At this point in the summer, as in years past, the weeds have nearly taken over the garden.  The raised beds suffer less from the invasion of Mother Nature's misplaced flowers, although keeping them consistently watered has proved a challenge.
One of the raised "beds" - complete with salvaged headboard.
The pitchers hold water for various insects, hopefully mostly pollinators....
Every year we learn more about beneficial and unwanted pests, and continue the rather steep learning curve in regards to soil amendments, composting, and management of planting successive crops.

It seems as though we are in the mid-summer garden of weedin' blahs, though.  Not much is producing well, and although we've had ample rain and sunshine, the heat has taken its toll on many of the plants we'd placed our hopes for bumpers crops upon, and alas, one cannot begin to sell a tomato at the farmers' market - so we have taken to giving them away.

I had to laugh when I came across a freecycle post offering "homegrown tomatoes," as it reaffirmed my saying of "you can't give 'em away."

New piglets were born about a month and a half ago, mama & babies are doing well.  One piglet died, as this was mama's first litter, she inadvertently smothered him within the first hour of birth.  Sigh.

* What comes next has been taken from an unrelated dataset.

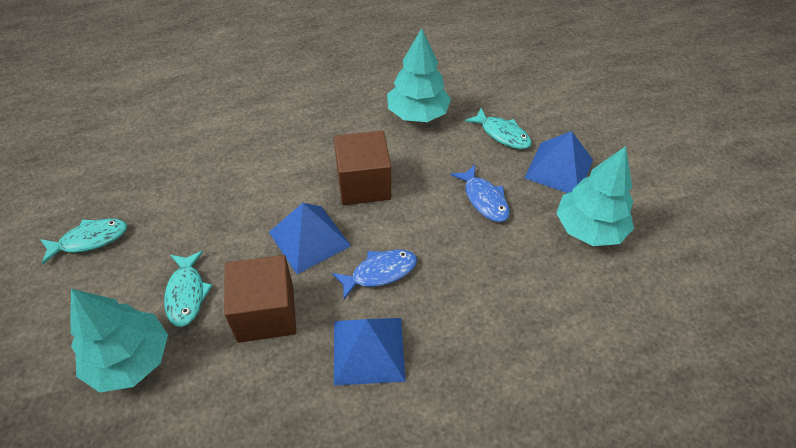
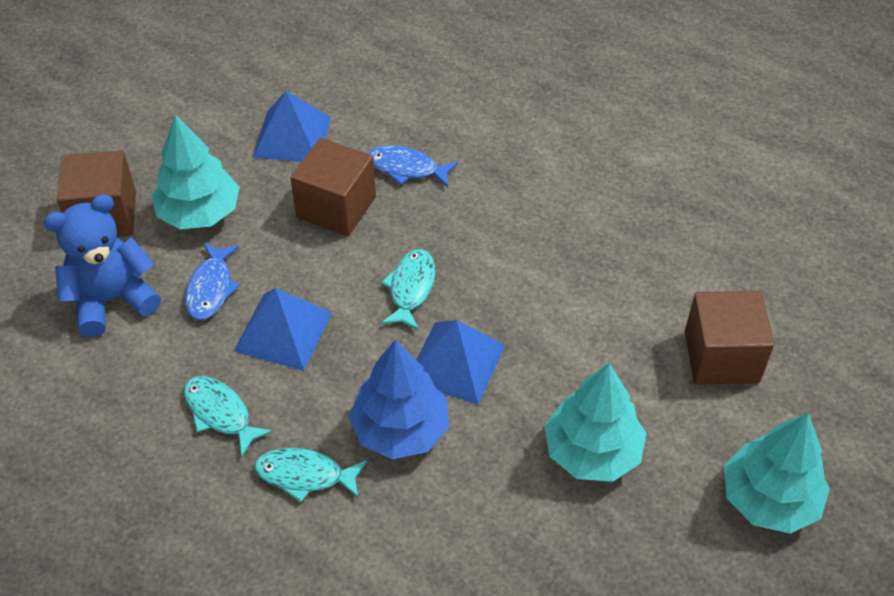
blue teddy bear: none = 0 -> [44,194,161,337] = 1
blue tree: none = 0 -> [349,340,449,459] = 1
brown cube: [224,255,296,343] [334,131,391,205] = 2 -> [57,151,136,237] [290,138,376,236] [685,291,774,385] = 3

Hattie the family milk cow is doing well as are "Red" and "Pete" the beef cows (yesterday Pete was referred to as a 'beefcake' by a dear friend of mine, and I believe that shall be one of his nicknames for sure - if the shoe fits...) and because of all the blessed rain and sunshine, the pastures are thriving.

Spencer, aka: the skinned horse and April, aka: pistol Annie are tolerating the summer well.  What can we expect from 25 and 37 year old California-grown horses in this NC humidity?  They like their salt rock which makes me happy, giving me peace of mind that they are keeping their electrolytes in balance, which is so important to avoid dehydration.

The farm dogs are hiding in the coolness of the damp earth beneath the old farmhouse and the barn cat makes an appearance after his daily nap, tired out from chasing mice all night (which hopefully keeps the snakes at bay, which will eat our eggs!).

In other news, my dad is here from California, and we are enjoying his visit.

Dad relaxes while Farmer Ed milks the cow, "Hattie."